*Problem to solve*: Revise the material below by replacing "sub-region" with "prefecture", keeping every other line the same. Omit the pictures from your reply.

*Record set*:

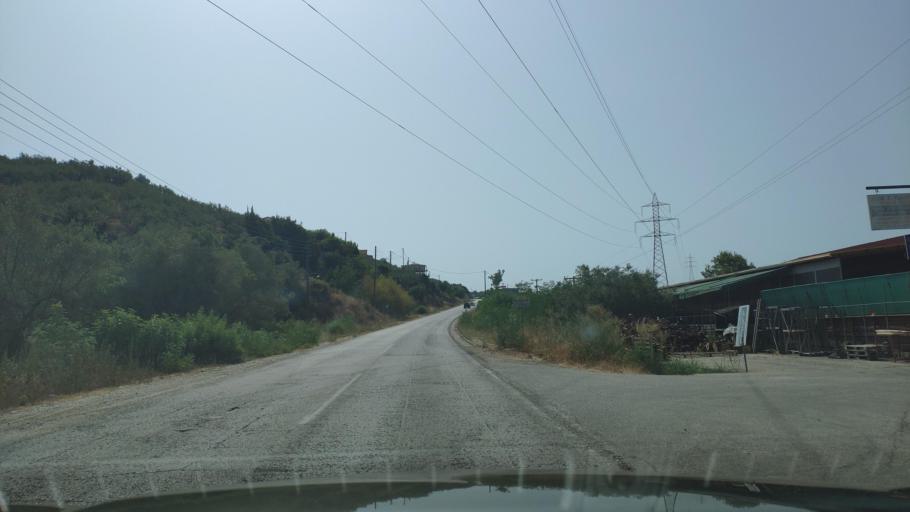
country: GR
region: Epirus
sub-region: Nomos Artas
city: Peta
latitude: 39.1601
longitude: 21.0230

*Completed task*:
country: GR
region: Epirus
prefecture: Nomos Artas
city: Peta
latitude: 39.1601
longitude: 21.0230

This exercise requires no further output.